**INSTRUCTIONS FOR THE TASK:** Transcribe the whole listing without a single picture.

**SOURCE DATA:**

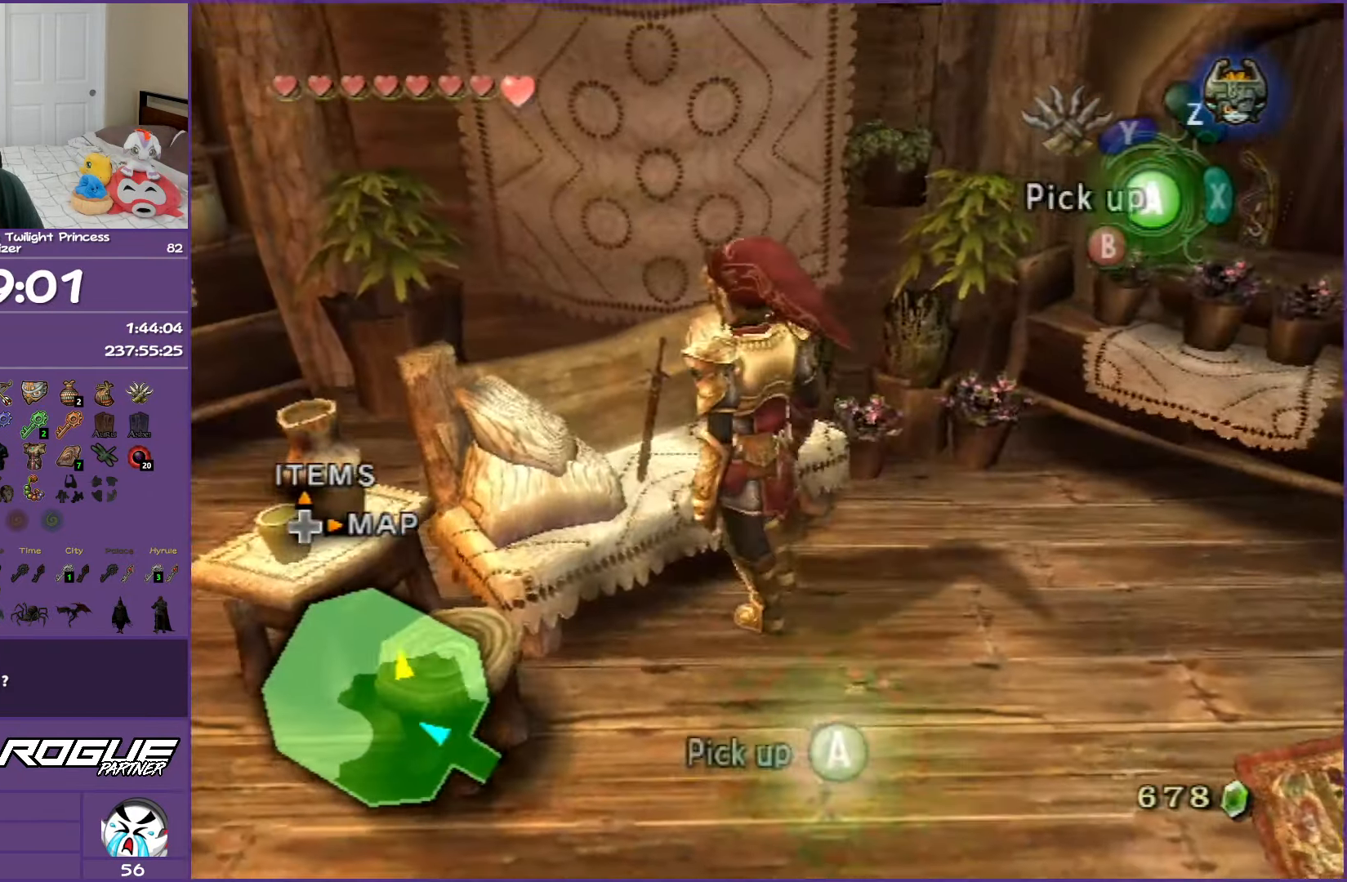
{"buttons": ["B"], "left_stick": "center", "right_stick": "center", "events": [[67, "A", "up"], [333, "B", "down"]]}
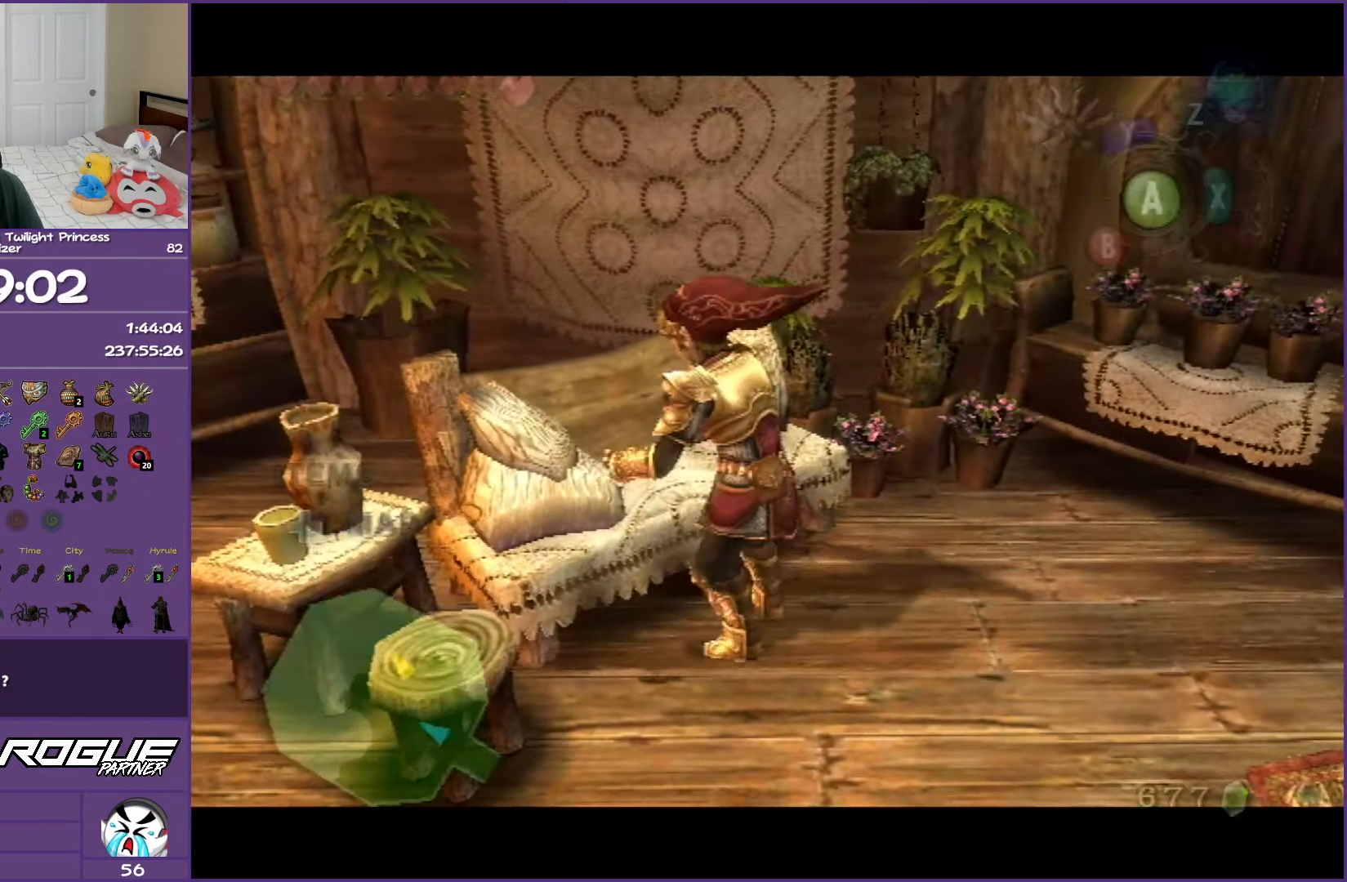
{"buttons": ["B"], "left_stick": "down-right", "right_stick": "center", "events": [[450, "left_stick", "down-right"]]}
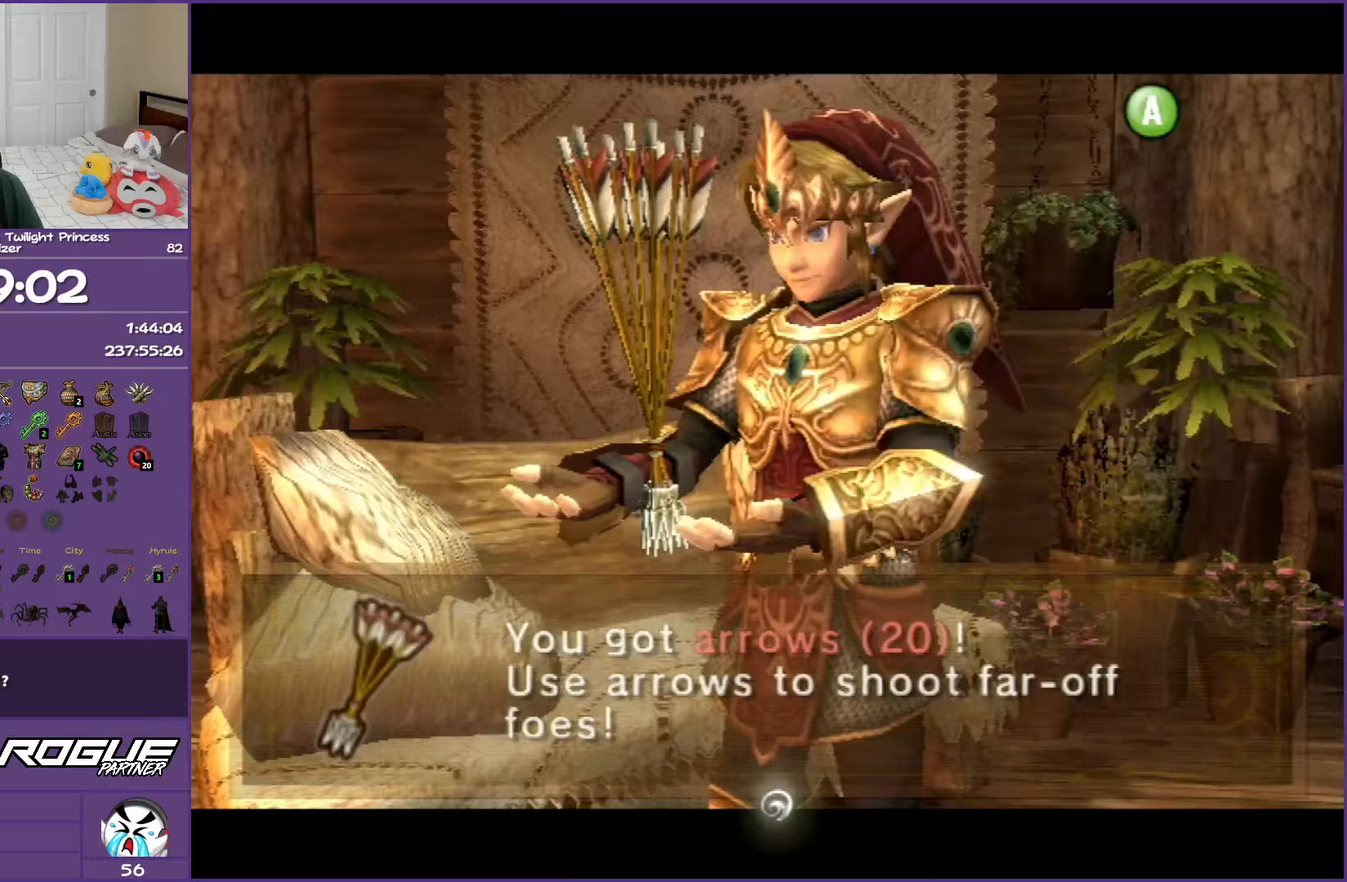
{"buttons": [], "left_stick": "right", "right_stick": "center", "events": [[367, "left_stick", "right"], [383, "B", "up"]]}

**RESULT FOR THIS TASK:**
{"buttons": ["B"], "left_stick": "center", "right_stick": "center", "events": [[67, "A", "up"], [333, "B", "down"]]}
{"buttons": ["B"], "left_stick": "down-right", "right_stick": "center", "events": [[450, "left_stick", "down-right"]]}
{"buttons": [], "left_stick": "right", "right_stick": "center", "events": [[367, "left_stick", "right"], [383, "B", "up"]]}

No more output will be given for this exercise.